When all that is done we get a term sheet. Then, if we are feeling ornery, we quietly go to another bank and ask them to beat the terms we just hammered out with the first bank. I know. We are big ole' meanies. Hey, you drive around looking for a few cents off on a gallon of gas, right?
Having figured out what we think our debt will cost and how much of it we can get, we then fill the rest of our proposed purchase price with "equity." In our context equity is short for: "Armin, you need to write a big fucking check. Now." Debt to Equity usually looks like around 2.5:1 to 4:1 (rarely) today. (It was nearly 14:1 in 1987). The higher this ratio is, the more money the buyout fund (us) makes. So on a $500 million dollar deal we might have to kick in a check for $150 million and borrow $350 million. Our first quarterly interest payment might be as high as $9,500,000. That's before we even touch the principal, which we are probably mandated to do each quarter.
The sum of our debt and equity (usually we calculate this back according to what we think the company can actually pay in quarterly debt and principal or the "debt service") becomes our bid for the company. As you will quickly see, if there is an auction, success usually goes to the party who can put the most leverage on the deal.

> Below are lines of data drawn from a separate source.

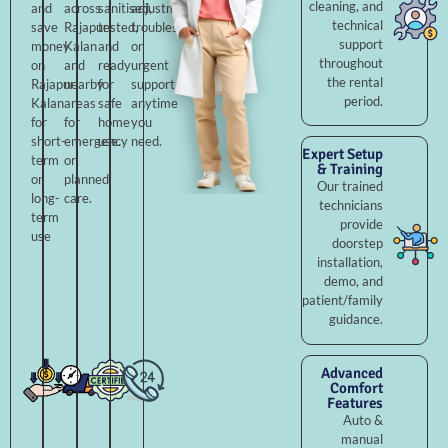
cleaning, and
and
across
sanitised,
adjustments,
technical
save
Rajapur
tested,
troubleshooting,
support
money
Kalan
and
or
throughout
on
and
ready
urgent
the rental
Rajapur
nearby
for
support
period.
Kalan
areas
safe
anytime
for
for
home
you
short-
emergency
use.
need.
Expert Setup
term
or
& Training
or
planned
Our trained
long-
care.
technicians
term
provide
use
doorstep
installation,
demo, and
patient/family
guidance.
Advanced
Comfort
Features
Auto &
manual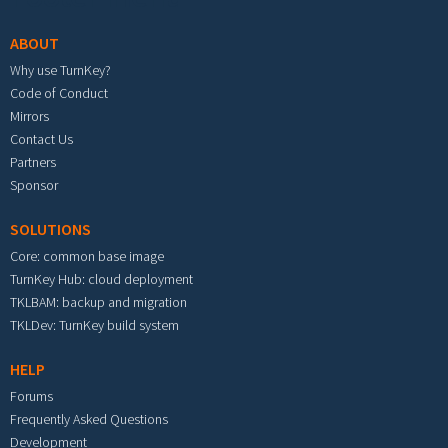
ABOUT
Why use TurnKey?
Code of Conduct
Mirrors
Contact Us
Partners
Sponsor
SOLUTIONS
Core: common base image
TurnKey Hub: cloud deployment
TKLBAM: backup and migration
TKLDev: TurnKey build system
HELP
Forums
Frequently Asked Questions
Development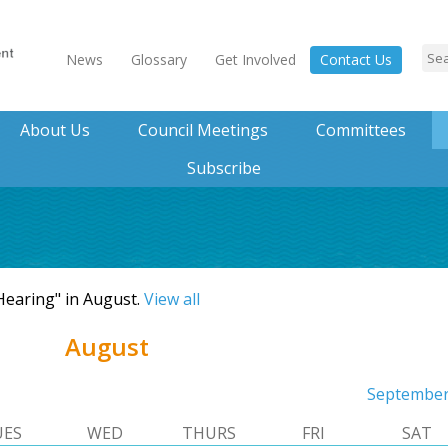
News
Glossary
Get Involved
Contact Us
About Us
Council Meetings
Committees
Subscribe
 Hearing" in August.
View all
August
Septembe
UES
WED
THURS
FRI
SAT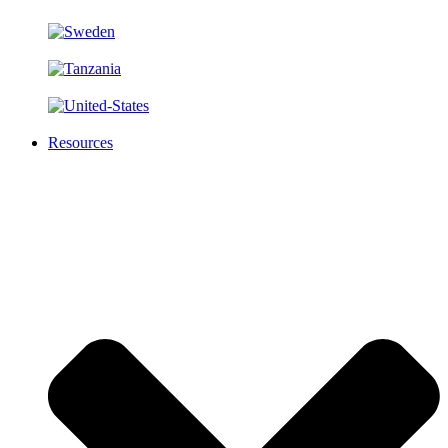
Resources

Of course, like a submarine you only get to see how deeply into debt you can go once. Miss a few payments (or one if the lender is nervous enough) and it is good night. Your $150 million check is gone and the company is in the hands of the lender. Picking the right debt levels is a delicate balancing act between fear of losing the auction and fear of the lender foreclosing.
All through this process we query the company. We ask for assurances that the revenue figures are correct. We ask how much customer concentration there is. (Would the bankruptcy of a single customer destroy 15% of revenue? What if Hillary Clinton got into office the month after that happened? Ouch). We ask about lawsuits. We ask for the color of the CEOs underwear. Boxers or briefs? We want to know everything and we are convinced all along that management is lying through their tightly clenched teeth to us, seeking to keep the nasty stuff hidden and pump the good stuff up to great stuff. As to this assumption, usually, we are right.

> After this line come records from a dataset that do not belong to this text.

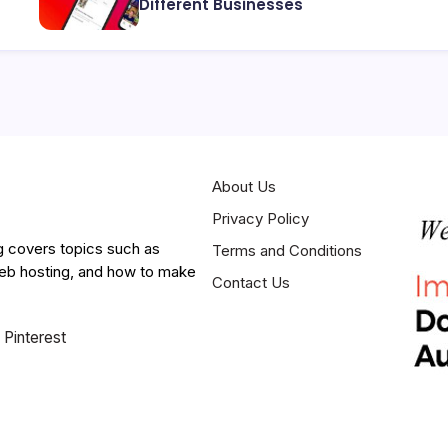
Different Businesses
About Us
Privacy Policy
g covers topics such as
Terms and Conditions
web hosting, and how to make
Contact Us
Pinterest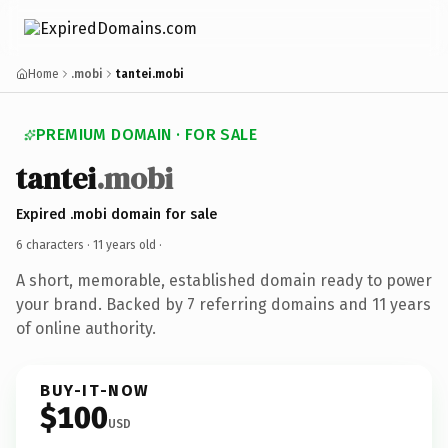
Home
.mobi
tantei.mobi
PREMIUM DOMAIN · FOR SALE
tantei
.mobi
Expired .mobi domain for sale
6 characters ·
11 years old
·
A short, memorable, established domain ready to power
your brand. Backed by 7 referring domains and 11 years
of online authority.
BUY-IT-NOW
$100
USD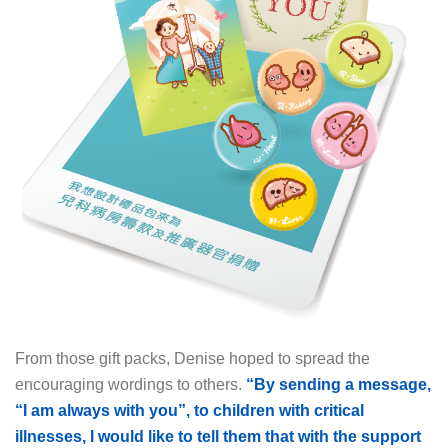
From those gift packs, Denise hoped to spread the
encouraging wordings to others.
“By sending a message,
“I am always with you”,
to children with critical
illnesses, I would like to tell them that with the support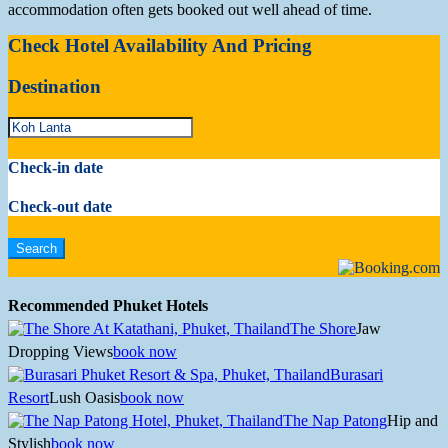
accommodation often gets booked out well ahead of time.
Check Hotel Availability And Pricing
Destination
Check-in date
Check-out date
Recommended Phuket Hotels
The Shore
Jaw
Dropping Views
book now
Burasari
Resort
Lush Oasis
book now
The Nap Patong
Hip and
Stylish
book now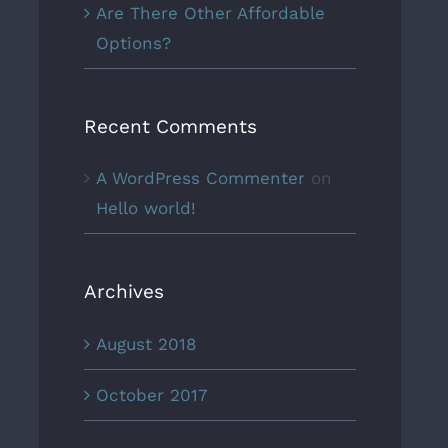
Are There Other Affordable
Options?
Recent Comments
A WordPress Commenter
on
Hello world!
Archives
August 2018
October 2017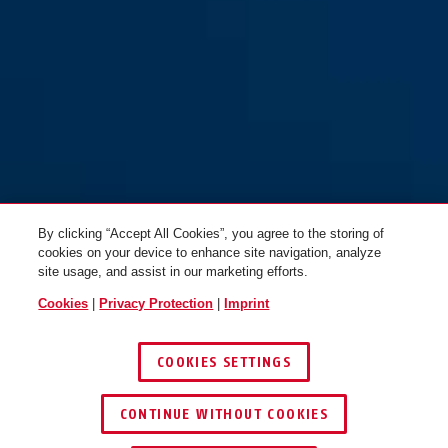
By clicking “Accept All Cookies”, you agree to the storing of
cookies on your device to enhance site navigation, analyze
site usage, and assist in our marketing efforts.
Cookies
|
Privacy Protection
|
Imprint
COOKIES SETTINGS
CONTINUE WITHOUT COOKIES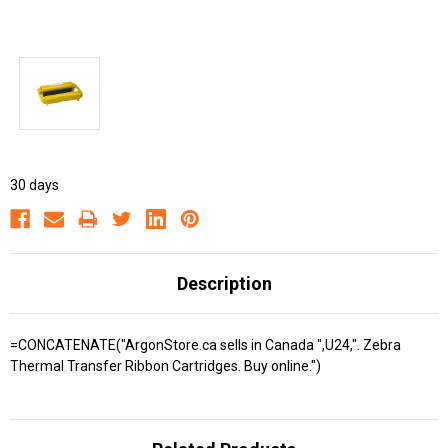
30 days
Description
=CONCATENATE("ArgonStore.ca sells in Canada ",U24,". Zebra
Thermal Transfer Ribbon Cartridges. Buy online.")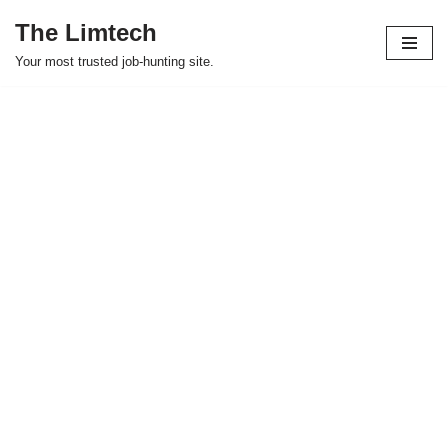
The Limtech
Skip
Your most trusted job-hunting site.
to
content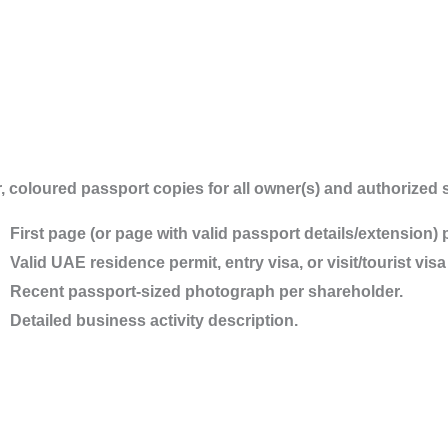
, coloured passport copies for all owner(s) and authorized s
First page (or page with valid passport details/extension) 
Valid UAE residence permit, entry visa, or visit/tourist vi
Recent passport-sized photograph per shareholder.
Detailed business activity description.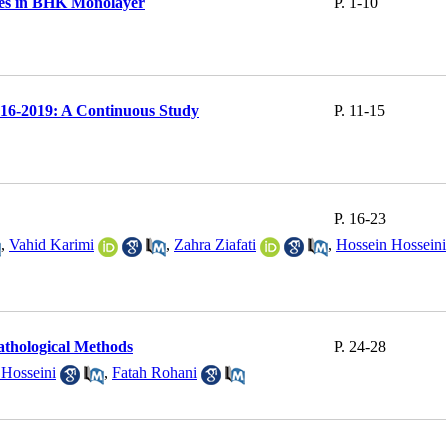
ges in BHK Monolayer
P. 1-10
2016-2019: A Continuous Study
P. 11-15
P. 16-23
,
Vahid Karimi
,
Zahra Ziafati
,
Hossein Hosseini
athological Methods
P. 24-28
 Hosseini
,
Fatah Rohani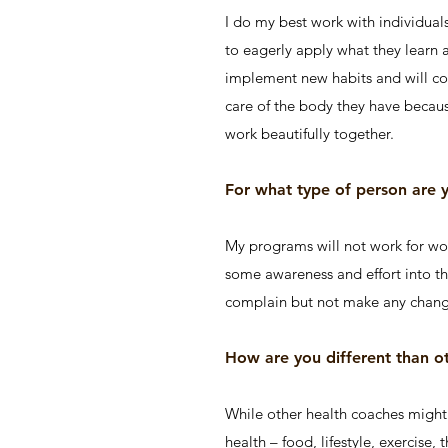
I do my best work with individual
to eagerly apply what they learn a
implement new habits and will con
care of the body they have because 
work beautifully together.
For what type of person are
My programs will not work for wom
some awareness and effort into the
complain but not make any chang
How are you different than o
While other health coaches might f
health – food, lifestyle, exercise,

Finally, the day comes and we submit our "bid." A long agonizing process of review begins by the selling firm until they either announce a winner or try to convince us that "you are very close, but we'd like everyone to sharpen their pencils a bit more" and we squeeze what is probably now a mildly imprudent amount of additional debt and equity into the transaction.
Then we agonize again and then, maybe, a winner is announced. God forbid we actually win because then we have to go into "exclusive due diligence," where we descend on the place like as many paratroopers and REALLY go through the books. We look under every rug until we are satisfied everything is (near as we can tell) as it appears and then we work towards the closing. The day of the closing we spray champagne around but then reality sinks in. Now we have to run the damn thing. Now all the little things we missed crawl out of the woodwork to haunt us.
Then we have to make that merciless quarterly debt payment every quarter. Not a penny short. It is like being on an episode of the Sopranos. If you have to dip into the college fund, you dip. Sell the factory? Done. Fire 25% of the workforce? Bye!
That, with a dozen shortcuts and skipped explanations is a transaction. Let me tell you: In practice, it is much less straightforward. The soap-operaesque, insane drama that unfolds in one way or another in every transaction is pure madness. And the reason I will never want to do anything else for a single day of my life. I think.